» **TEXT SHOWN**:
▶

I wrote a series of articles last year on this, with source code. VMware and Wine detection are here. Virtual PC is here. All three of these have pretty iron-clad detection because there are documented callbacks to the hypervisor (in the case of Wine, an extension to a standard DLL). I put up an untested VirtualBox detector (don't have it installed to test with) in the comment section. Parallels might be detectable using a callback also but I don't have it installed. The link for the documentation (which is poor since it's from a security researcher focusing on exploits) but located here if you have it installed and are interested. There's also a PPT here that has some information on detecting Sandbox, Bochs, and Xen. Not a lot of code in it but it might give you a starting point if you have to detect those.
Code Project shows a way to Detect if your program is running inside a Virtual Machine that goes in much detail on how to accomplish it to give a good understanding
I think the best approach to this is to check the hardware profiles. Virtualized hardware usually uses part of the companies name. If you check the motherboard description while in Virtual PC, you will notice it is made by "Microsoft Corporation". Likewise in VMWare, your ethernet adapter will be prefixed with VMNet.
This thread on the SysInternals forums has a couple of answers (in Delphi, of course), including a single IsVM function. I've tested on XP and Win2003 hosted on both XP and Vista in VMWare with good results.
There is a WMI way posted here:
http://blogs.msdn.com/virtual_pc_guy/archive/2005/10/27/484479.aspx
I've double checked in an XP image running on Virtual PC, and the value they're testing for is still the same. I won't guarantee what other VMs return here, though...
I've actually got a Delphi program I wrote a couple of years ago to get a list of and change the default printer using WMI, without requiring 3rd party components or anything like that. In case you're not used to working with WMI from Delphi, I can send you a copy so you have something to work off (it's not necessarily Unicode-compatible, though, but it shouldn't be too hard for me to upgrade it if need be).
I used the RedPill method (translated to Delphi, but the code isn't that hard to understand) which worked fairly well. I also included a few extra checks using WMI calls to get things like the network adapter vendor name and copyrights, but that was for detecting specific versions of Virtual PC.
My understanding of the RedPill method is that it should work and detect all virtual machines based on the nature of how it works. There is the possiblity that false positives might be generated also as the new Windows within Windows feature of Windows 7 can be configured to run selected programs in a copy of Windows XP seamlessly inside Windows 7.
I've had good luck with just looking at the MAC address as all manufacturers are given a block and the first 3 parts are unique to them.
//look at the MAC address and determine if it's a Virtual Machine
$temp = preg_split("/\s+/",exec("/sbin/ifconfig -a eth0 2>&1 | /bin/grep HWaddr"), -1, PREG_SPLIT_NO_EMPTY);
//Virtual Box MACs all start with '08:00:27:xx:xx:xx'
if (strpos($temp[4], '08:00:27') !== false) $_SESSION['DEVELOPMENT'] = true;
To determine the machine is physical or VM
dmidecode | egrep -i 'manufacturer|product'
If the dmidecode command not found install the respective rpm.
This is tested under EXSI, VMWARE and hyperv machines.
dmidecode -s system-product-name
Tested on VirtualBox, result:
Virtualbox
If you want to generally detect the presence of any type of virtualization, you are best analyzing performance characteristics. Take something that is significantly slower in virtualization (such as MMU heavy workload like a fork-bomb) and time it against a normal CPU bound user space app. From the ratio you can easily tell.
Easiest in terms of effort if you only care about certain VMMs is to look for their hardware- i.e. VMware PCI devices:
00:07.3 Bridge: Intel Corporation 82371AB/EB/MB PIIX4 ACPI (rev 08)
Subsystem: VMware Inc Virtual Machine Chipset
15ad:1976
The vendor value is '15ad'
There are also specific backdoor ports that work across various VMMs in various versions. SIDT trick is good too, but what if a VMM is not on the list that his code is checking?

◀

» **WORK ORDER 1**:
List every version of Windows named in the thread on virtual machine detection.
» **WORK ORDER 2**:
Does each statement agree with the thread on virtual machine detection? Answer yes or no for each and quote the words that decide it. (a) The VirtualBox detector posted in the comment section was tested. (b) VirtualBox MAC addresses all begin with 08:00:27. (c) The PPT contains a lot of code.
The entries have nothing to do with the thread on virtual machine detection.

» **INFORMATION GIVEN**:

▶

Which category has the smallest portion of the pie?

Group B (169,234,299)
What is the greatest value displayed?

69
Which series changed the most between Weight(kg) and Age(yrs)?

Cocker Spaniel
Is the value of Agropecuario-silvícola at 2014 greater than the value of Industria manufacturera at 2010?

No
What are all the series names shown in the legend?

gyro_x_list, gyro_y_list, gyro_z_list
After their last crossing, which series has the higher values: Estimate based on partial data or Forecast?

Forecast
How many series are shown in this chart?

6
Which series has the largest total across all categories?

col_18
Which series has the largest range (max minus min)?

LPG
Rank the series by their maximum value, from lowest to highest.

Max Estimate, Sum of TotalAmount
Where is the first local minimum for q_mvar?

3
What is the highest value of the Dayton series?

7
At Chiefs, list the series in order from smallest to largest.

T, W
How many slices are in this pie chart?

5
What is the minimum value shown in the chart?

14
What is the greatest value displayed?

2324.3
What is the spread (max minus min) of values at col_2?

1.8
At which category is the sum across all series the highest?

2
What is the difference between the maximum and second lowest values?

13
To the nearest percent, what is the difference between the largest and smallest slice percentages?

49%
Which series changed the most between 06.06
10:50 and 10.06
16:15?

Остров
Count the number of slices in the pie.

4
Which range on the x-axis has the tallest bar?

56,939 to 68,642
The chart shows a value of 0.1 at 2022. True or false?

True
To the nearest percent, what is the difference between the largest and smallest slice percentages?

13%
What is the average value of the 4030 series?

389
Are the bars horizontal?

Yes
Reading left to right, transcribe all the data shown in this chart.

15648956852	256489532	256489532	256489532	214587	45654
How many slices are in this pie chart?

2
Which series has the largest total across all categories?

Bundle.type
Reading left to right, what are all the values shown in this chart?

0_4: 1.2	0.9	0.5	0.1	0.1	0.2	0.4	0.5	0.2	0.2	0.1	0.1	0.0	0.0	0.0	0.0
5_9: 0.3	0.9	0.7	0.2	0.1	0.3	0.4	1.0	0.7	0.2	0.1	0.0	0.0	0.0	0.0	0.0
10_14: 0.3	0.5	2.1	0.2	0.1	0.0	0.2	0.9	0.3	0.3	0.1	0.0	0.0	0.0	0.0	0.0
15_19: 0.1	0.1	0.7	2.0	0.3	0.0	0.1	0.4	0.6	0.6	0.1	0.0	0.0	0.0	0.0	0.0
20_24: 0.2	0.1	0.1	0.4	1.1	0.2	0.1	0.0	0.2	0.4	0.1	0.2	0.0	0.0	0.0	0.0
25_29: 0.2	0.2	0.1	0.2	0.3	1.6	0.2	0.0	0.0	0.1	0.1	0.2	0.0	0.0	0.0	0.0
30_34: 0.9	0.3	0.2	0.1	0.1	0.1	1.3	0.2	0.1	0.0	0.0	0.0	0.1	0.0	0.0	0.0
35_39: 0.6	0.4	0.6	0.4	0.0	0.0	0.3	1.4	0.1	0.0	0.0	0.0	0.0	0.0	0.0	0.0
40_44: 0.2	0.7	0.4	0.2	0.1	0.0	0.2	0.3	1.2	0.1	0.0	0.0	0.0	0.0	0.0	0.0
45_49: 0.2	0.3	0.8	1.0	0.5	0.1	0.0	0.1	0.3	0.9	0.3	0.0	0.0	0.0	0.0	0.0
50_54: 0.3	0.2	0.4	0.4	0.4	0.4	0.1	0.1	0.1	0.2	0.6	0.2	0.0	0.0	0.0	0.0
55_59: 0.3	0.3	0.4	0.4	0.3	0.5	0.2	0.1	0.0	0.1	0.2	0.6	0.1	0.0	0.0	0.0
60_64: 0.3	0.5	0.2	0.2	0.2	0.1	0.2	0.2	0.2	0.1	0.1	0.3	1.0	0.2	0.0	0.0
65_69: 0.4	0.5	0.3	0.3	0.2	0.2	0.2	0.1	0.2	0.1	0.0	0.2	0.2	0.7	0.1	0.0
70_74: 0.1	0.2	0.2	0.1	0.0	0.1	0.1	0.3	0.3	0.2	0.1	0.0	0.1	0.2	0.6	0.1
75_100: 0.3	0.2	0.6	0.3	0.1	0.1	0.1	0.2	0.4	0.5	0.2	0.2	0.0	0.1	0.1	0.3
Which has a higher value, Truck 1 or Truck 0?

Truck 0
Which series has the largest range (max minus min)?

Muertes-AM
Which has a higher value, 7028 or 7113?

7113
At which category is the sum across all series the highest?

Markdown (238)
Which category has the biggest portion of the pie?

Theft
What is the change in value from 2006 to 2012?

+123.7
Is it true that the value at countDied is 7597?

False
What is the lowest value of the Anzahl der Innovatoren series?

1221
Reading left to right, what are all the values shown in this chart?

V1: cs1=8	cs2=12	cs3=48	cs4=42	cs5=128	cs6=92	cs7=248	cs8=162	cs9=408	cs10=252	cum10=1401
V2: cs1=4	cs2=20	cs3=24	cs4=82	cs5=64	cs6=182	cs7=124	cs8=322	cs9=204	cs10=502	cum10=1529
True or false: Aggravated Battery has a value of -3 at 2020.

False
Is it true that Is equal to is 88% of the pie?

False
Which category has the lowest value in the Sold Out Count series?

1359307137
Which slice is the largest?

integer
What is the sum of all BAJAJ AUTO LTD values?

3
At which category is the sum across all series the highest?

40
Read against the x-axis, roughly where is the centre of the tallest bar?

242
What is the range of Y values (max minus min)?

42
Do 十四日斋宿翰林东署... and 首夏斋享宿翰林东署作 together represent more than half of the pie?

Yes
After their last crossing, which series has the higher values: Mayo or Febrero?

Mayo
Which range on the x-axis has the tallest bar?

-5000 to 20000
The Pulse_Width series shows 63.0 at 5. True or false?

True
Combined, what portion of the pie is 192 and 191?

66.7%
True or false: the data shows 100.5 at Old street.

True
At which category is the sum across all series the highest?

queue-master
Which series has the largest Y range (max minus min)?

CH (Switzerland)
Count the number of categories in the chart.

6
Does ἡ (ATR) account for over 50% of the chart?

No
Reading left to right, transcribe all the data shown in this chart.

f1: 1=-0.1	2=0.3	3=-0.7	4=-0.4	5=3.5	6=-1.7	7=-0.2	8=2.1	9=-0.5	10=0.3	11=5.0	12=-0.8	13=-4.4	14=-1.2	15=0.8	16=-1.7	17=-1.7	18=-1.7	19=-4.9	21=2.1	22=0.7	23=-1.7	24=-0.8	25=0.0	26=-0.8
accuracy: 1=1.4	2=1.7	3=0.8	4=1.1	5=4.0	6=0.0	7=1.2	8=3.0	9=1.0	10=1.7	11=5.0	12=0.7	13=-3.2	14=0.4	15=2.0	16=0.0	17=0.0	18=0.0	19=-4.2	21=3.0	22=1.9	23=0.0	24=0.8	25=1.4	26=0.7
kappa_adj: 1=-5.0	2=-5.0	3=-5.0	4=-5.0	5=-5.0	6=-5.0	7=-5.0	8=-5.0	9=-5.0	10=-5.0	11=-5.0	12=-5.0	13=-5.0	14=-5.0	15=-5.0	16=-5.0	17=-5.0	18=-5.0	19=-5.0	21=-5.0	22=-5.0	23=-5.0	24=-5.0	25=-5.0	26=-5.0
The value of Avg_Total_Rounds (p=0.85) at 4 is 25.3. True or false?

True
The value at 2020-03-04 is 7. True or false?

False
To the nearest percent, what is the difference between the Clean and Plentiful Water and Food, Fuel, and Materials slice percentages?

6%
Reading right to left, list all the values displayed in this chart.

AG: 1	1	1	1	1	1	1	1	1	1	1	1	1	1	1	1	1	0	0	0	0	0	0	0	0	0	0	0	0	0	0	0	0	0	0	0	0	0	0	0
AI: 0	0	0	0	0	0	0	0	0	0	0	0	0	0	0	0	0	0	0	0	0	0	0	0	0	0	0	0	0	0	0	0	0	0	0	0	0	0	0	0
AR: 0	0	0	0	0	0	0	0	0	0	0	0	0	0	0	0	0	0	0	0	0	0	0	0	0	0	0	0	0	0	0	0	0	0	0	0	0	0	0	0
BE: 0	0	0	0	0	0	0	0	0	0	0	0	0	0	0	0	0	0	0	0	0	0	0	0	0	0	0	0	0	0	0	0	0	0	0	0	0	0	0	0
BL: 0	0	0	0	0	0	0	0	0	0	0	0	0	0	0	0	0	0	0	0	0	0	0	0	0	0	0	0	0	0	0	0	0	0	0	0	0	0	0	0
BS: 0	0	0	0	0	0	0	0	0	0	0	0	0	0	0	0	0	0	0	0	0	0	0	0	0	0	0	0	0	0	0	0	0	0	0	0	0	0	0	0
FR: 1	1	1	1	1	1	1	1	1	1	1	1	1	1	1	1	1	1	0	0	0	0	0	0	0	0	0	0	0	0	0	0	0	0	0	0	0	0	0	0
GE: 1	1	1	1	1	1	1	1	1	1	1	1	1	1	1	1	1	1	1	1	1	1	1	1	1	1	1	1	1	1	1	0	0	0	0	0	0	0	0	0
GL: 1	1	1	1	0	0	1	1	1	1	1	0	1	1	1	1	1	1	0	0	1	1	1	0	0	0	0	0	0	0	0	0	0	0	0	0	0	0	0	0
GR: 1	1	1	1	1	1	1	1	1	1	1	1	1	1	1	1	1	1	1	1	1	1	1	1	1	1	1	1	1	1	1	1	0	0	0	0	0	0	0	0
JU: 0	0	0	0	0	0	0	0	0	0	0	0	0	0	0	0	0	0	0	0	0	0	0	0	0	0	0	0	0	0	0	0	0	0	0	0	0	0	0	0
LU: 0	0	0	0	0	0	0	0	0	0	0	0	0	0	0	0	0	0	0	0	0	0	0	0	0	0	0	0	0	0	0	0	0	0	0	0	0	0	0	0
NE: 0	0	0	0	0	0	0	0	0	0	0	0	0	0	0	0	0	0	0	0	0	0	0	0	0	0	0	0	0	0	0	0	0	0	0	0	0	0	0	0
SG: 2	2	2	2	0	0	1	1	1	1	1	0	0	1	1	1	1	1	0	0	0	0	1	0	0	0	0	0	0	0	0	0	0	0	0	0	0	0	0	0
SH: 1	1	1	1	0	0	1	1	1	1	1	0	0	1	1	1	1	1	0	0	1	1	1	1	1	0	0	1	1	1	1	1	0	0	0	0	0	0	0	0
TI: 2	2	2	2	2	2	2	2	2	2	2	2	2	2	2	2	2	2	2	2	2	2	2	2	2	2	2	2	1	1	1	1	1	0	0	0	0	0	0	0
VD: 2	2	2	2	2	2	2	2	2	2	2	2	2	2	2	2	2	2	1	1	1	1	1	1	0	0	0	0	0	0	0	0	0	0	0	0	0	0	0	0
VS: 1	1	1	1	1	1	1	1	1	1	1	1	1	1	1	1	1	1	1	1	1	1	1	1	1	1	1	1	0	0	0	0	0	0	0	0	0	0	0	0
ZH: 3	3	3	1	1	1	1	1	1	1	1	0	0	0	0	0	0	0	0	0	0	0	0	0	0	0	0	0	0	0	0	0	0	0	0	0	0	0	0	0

◀

» **WORKED SOLUTION 1**:
XP, Win2003, Vista, Windows 7

» **WORKED SOLUTION 2**:
(a) No: "I put up an untested VirtualBox detector (don't have it installed to test with)"
(b) Yes: "Virtual Box MACs all start with '08:00:27:xx:xx:xx'"
(c) No: "Not a lot of code in it"